3 ans après son lancement, Rue89 fait le pari du papier

Ça y est! Rue89 lance enfin un magazine. Un mensuel. Pourquoi enfin? Parce que lorsque on produit des contenus pertinents et originaux, on se dit qu’il est peut être une bonne idée de les présenter autrement, d’en faire une sélection.

Voici donc Rue89 Le Mensuel, fruit d’une collaboration entre l’équipe du site et Frédéric Allary, ancien DG des Inrockuptibles.

Un format surprenant, et pas bête : pocket. Comme la version réduite des magazines féminins ou autres. 3,90 €, pour une centaine de pages, « Moins cher que celui du Monde », précise Pierre Haski, un des fondateurs du site, et directeur de la publication du magazine.
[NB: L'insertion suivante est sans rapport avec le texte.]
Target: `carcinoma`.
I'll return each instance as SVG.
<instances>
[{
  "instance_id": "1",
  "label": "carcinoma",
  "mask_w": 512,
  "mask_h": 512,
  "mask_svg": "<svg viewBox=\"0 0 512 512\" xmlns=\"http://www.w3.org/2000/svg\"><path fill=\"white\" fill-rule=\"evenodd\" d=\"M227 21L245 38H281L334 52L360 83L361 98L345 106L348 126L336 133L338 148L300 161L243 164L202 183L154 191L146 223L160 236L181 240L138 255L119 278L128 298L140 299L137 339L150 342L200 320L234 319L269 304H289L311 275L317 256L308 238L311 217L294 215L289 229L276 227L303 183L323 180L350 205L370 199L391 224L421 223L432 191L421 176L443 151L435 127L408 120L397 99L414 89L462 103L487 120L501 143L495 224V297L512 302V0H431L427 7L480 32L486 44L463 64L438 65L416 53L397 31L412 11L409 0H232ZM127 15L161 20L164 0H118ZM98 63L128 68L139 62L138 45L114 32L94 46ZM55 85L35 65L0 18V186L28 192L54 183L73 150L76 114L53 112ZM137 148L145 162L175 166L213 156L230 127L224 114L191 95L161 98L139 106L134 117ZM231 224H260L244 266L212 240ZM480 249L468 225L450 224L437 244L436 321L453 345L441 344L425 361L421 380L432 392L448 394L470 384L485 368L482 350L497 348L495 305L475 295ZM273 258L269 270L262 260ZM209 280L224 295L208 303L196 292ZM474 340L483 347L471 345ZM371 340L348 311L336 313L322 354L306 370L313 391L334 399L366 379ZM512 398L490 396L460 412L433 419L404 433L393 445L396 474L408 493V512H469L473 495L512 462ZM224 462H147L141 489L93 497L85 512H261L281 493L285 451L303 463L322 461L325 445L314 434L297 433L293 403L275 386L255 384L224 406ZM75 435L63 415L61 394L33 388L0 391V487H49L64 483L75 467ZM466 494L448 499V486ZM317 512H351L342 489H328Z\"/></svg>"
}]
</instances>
Personnellement, cela me fait plaisir de voir évoluer le projet de mes ex-collègues de Libération. Lancé en mai 2007, Rue89 s’est aujourd’hui fait un nom, et c’est pourquoi le projet voit le jour aujourd’hui. D’autant plus plaisir que le jour du premier anniversaire du site, je lançai une question : « Dites moi, c’est quand, la version papier, avec les articles et une sélection des commentaires? », ce à quoi Pierre Haski répondit :

Nous y avons pensé, mais le bonheur d’échapper à l’imprimerie, aux NMPP etc, est tel qu’il faudrait vraiment que ça vaille le coup. Mais nous gardons l’idée dans un coin de notre tête, un jour… Pour le moment, nous concentrons nos ressources (limitées) et notre énergie (illimitée) à l’amélioration du site.

Nous y sommes donc.

Pour Rue89, qui est « en phase d’arriver à l’équilibre économique », ce mensuel est « complémentaire dans le rythme de consommation de l’information ». En effet, la façon dont les internautes aujourd’hui lisent sur le net fait qu’ils picorent, viennent de façon souvent irrégulière sur les sites, et même s’ils y sont fidèles, peuvent rater des articles.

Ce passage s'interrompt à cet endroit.